Performing the clam exercise with your knees moved further back places your hips into extension. This targets the muscles on the outside of the hip in a slightly different way. It is important to do these exercises on both sides. If you begin to find this exercise easy then you can increase difficulty with a stronger band. Aim for 2 sets of 30 seconds.

Bridge from a chair

This works the gluteal muscles in particular, as well as bringing your core into play. Place a band around your knees to increase the tension on the outside hip muscles as you perform the exercise. Bridge exercises can be done on the floor, or with feet raised. Aim for 3 sets of 12 reps.

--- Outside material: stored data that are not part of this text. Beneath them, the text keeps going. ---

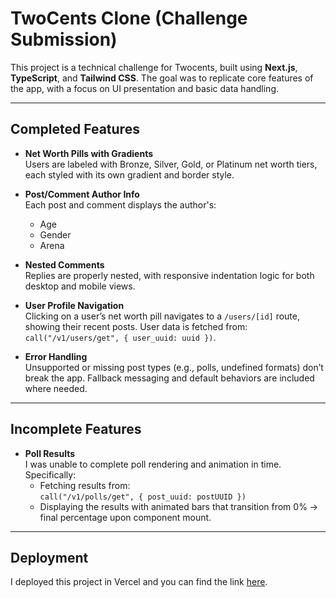 # TwoCents Clone (Challenge Submission)

This project is a technical challenge for Twocents, built using **Next.js**, **TypeScript**, and **Tailwind CSS**. The goal was to replicate core features of the app, with a focus on UI presentation and basic data handling.

---

## Completed Features

- **Net Worth Pills with Gradients**  
  Users are labeled with Bronze, Silver, Gold, or Platinum net worth tiers, each styled with its own gradient and border style.

- **Post/Comment Author Info**  
  Each post and comment displays the author's:
  - Age
  - Gender 
  - Arena 

- **Nested Comments**  
  Replies are properly nested, with responsive indentation logic for both desktop and mobile views.

- **User Profile Navigation**  
  Clicking on a user’s net worth pill navigates to a `/users/[id]` route, showing their recent posts. User data is fetched from:  
  `call("/v1/users/get", { user_uuid: uuid })`.

- **Error Handling**  
  Unsupported or missing post types (e.g., polls, undefined formats) don’t break the app. Fallback messaging and default behaviors are included where needed.

---

## Incomplete Features

- **Poll Results**  
  I was unable to complete poll rendering and animation in time.  
  Specifically:
  - Fetching results from:  
    `call("/v1/polls/get", { post_uuid: postUUID })`
  - Displaying the results with animated bars that transition from 0% → final percentage upon component mount.

---

## Deployment

I deployed this project in Vercel and you can find the link [here](https://twocents-challenge-zeta.vercel.app/).
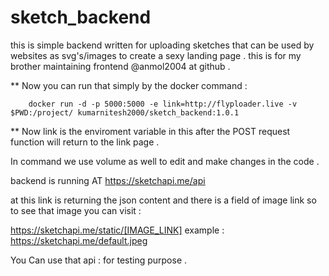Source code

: # sketch_backend
this is simple backend written for uploading sketches that can be used by websites as svg's/images to create a sexy landing page . this is for my brother maintaining frontend @anmol2004 at github .



**   Now you can run that simply  by the docker command :

		docker run -d -p 5000:5000 -e link=http://flyploader.live -v $PWD:/project/ kumarnitesh2000/sketch_backend:1.0.1
**
Now link is the enviroment variable in this after the POST request function will return to the link page .

In command we use volume as well to edit and make changes in the code .


backend is running AT https://sketchapi.me/api

at this link is returning the json content and there is a field of image link so to see that image you can visit :

https://sketchapi.me/static/[IMAGE_LINK]
example :
https://sketchapi.me/default.jpeg

You Can use that api : for testing purpose .

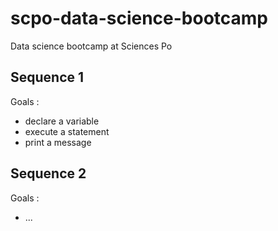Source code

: # scpo-data-science-bootcamp
Data science bootcamp at Sciences Po

## Sequence 1
Goals :
- declare a variable
- execute a statement
- print a message

## Sequence 2
Goals :
- ...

Plantar fasciitis movement control exercises

These improve your proprioception and balance. They start off easy but get more difficult later in the program.

Seated wobble board

  • Whilst sitting down place the wobble board under the feet and slowly rotate it a number of times in each direction.
  • This is good for improving ankle range of motion and control.
  • Aim for 4 sets of 30 seconds.

Double leg stand eyes closed

  • For double leg stand eyes open and then closed hold your balance, then eyes open.
  • Perform 4 sets for 20 seconds.
  • You may find this too easy. If so, progress to a single-leg stand.